**INSTRUCTION 1:**
Quote in full, without any alteration, the news excerpt below about the delayed release of video in the Nichols case.
** Begin READING PASSAGE **
But the release was put on hold Wednesday after a judge granted a motion to delay from defense attorneys for five officers charged in Nichols' death. The judge ordered that any release of video, audio, reports and city of Memphis employees personnel files related to the Nichols investigation, including the results of administrative hearings, must wait “until such time as the state and the defendants have reviewed this information.”
Once released, the additional video will add to the already-public footage from police body cameras and a surveillance camera that has given the world a detailed look at the police pummeling Nichols.
The Rev. Al Sharpton, the longtime civil rights activist who eulogized Nichols at his funeral, criticized the delay and demanded immediate release of the video.
“To tell the public you will release more evidence and then pull it back at the 11th hour only causes more frustration for a city still reeling from this senseless killing,” Sharpton said in a statement.
Officials have named six officers who have already been fired in the case, including the five who face second-degree murder charges. Those five officers’ own body cameras recorded them beating Nichols, propping the badly injured Nichols in handcuffs against an unmarked police car, and then ignoring him as he struggled to stay upright. They have pleaded not guilty.
** End READING PASSAGE **
**INSTRUCTION 2:**
Count the lines of the records below that contain the string "genus", treating uppercase and lowercase as distinct, and reply with the number alone.
** Begin DATA IN THIS EXERCISE **
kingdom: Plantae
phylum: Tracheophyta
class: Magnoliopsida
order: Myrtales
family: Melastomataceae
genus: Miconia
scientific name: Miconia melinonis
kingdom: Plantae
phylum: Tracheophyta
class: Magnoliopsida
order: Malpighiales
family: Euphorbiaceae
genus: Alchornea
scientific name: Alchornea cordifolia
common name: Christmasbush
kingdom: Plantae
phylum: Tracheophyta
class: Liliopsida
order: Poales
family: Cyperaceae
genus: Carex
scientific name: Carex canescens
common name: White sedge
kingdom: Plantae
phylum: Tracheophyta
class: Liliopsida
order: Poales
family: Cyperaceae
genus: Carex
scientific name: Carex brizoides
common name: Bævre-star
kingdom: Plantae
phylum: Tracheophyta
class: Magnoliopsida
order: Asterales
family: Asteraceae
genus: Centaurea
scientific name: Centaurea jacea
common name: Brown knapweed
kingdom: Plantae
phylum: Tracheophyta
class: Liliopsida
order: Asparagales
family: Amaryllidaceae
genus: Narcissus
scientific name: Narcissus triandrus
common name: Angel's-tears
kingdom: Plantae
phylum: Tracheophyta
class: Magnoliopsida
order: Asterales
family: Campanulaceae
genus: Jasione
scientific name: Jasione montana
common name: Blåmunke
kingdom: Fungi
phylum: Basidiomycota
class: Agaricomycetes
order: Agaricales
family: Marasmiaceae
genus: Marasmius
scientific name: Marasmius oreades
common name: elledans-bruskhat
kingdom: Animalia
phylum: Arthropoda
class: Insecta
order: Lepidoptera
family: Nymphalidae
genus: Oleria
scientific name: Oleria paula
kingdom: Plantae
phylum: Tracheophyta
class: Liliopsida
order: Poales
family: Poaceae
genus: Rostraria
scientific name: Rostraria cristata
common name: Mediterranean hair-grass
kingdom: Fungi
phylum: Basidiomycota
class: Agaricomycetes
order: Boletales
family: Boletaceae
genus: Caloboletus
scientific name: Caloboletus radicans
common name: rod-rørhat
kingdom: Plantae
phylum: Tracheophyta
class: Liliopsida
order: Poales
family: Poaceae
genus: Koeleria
** End DATA IN THIS EXERCISE **
**FINAL ANSWER 1:**
But the release was put on hold Wednesday after a judge granted a motion to delay from defense attorneys for five officers charged in Nichols' death. The judge ordered that any release of video, audio, reports and city of Memphis employees personnel files related to the Nichols investigation, including the results of administrative hearings, must wait “until such time as the state and the defendants have reviewed this information.”
Once released, the additional video will add to the already-public footage from police body cameras and a surveillance camera that has given the world a detailed look at the police pummeling Nichols.
The Rev. Al Sharpton, the longtime civil rights activist who eulogized Nichols at his funeral, criticized the delay and demanded immediate release of the video.
“To tell the public you will release more evidence and then pull it back at the 11th hour only causes more frustration for a city still reeling from this senseless killing,” Sharpton said in a statement.
Officials have named six officers who have already been fired in the case, including the five who face second-degree murder charges. Those five officers’ own body cameras recorded them beating Nichols, propping the badly injured Nichols in handcuffs against an unmarked police car, and then ignoring him as he struggled to stay upright. They have pleaded not guilty.

**FINAL ANSWER 2:**
12